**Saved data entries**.
______________________________

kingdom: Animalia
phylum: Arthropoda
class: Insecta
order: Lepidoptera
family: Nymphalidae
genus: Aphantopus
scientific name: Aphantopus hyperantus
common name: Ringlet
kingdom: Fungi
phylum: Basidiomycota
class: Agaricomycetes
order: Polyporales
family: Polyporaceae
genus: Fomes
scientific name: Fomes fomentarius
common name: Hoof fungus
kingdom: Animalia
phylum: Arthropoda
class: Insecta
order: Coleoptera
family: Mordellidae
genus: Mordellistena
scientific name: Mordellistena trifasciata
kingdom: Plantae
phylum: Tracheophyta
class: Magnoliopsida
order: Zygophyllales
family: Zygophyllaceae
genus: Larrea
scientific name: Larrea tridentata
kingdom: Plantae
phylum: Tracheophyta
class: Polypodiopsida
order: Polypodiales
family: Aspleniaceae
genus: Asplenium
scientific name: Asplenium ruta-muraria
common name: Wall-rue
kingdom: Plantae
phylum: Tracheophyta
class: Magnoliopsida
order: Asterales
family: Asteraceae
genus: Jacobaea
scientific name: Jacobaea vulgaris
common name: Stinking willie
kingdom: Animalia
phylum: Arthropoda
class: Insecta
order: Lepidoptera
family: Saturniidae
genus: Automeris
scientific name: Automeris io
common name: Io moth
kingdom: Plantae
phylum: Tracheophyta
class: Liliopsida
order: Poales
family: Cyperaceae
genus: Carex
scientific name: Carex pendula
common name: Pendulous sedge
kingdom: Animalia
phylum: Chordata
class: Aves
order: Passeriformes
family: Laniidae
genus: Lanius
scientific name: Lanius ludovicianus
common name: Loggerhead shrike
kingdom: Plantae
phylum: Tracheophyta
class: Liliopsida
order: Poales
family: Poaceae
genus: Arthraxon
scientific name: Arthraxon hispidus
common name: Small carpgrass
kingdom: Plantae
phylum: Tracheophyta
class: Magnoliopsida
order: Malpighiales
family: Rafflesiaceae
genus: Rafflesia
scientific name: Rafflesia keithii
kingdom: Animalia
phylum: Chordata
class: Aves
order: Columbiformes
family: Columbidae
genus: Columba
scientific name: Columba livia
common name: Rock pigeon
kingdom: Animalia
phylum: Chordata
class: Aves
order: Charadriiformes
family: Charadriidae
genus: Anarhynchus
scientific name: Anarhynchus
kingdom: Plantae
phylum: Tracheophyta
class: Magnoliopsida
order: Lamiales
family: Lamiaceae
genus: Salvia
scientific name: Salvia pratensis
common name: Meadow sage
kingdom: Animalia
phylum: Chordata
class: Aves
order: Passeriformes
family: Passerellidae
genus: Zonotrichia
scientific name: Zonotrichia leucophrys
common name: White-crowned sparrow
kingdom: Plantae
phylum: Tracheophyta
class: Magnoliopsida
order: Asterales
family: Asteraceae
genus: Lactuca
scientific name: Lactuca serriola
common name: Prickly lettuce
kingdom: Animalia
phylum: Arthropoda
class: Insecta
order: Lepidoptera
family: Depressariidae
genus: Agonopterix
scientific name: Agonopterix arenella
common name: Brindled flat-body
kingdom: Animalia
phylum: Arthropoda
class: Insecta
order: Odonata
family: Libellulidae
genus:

______________________________

**Task details**.
Turn everything from the line containing "genus: Agonopterix" down through the final row, both ends included, into a numbered list, leaving out any blank lines.

**Result for this exercise**.
1. genus: Agonopterix
2. scientific name: Agonopterix arenella
3. common name: Brindled flat-body
4. kingdom: Animalia
5. phylum: Arthropoda
6. class: Insecta
7. order: Odonata
8. family: Libellulidae
9. genus:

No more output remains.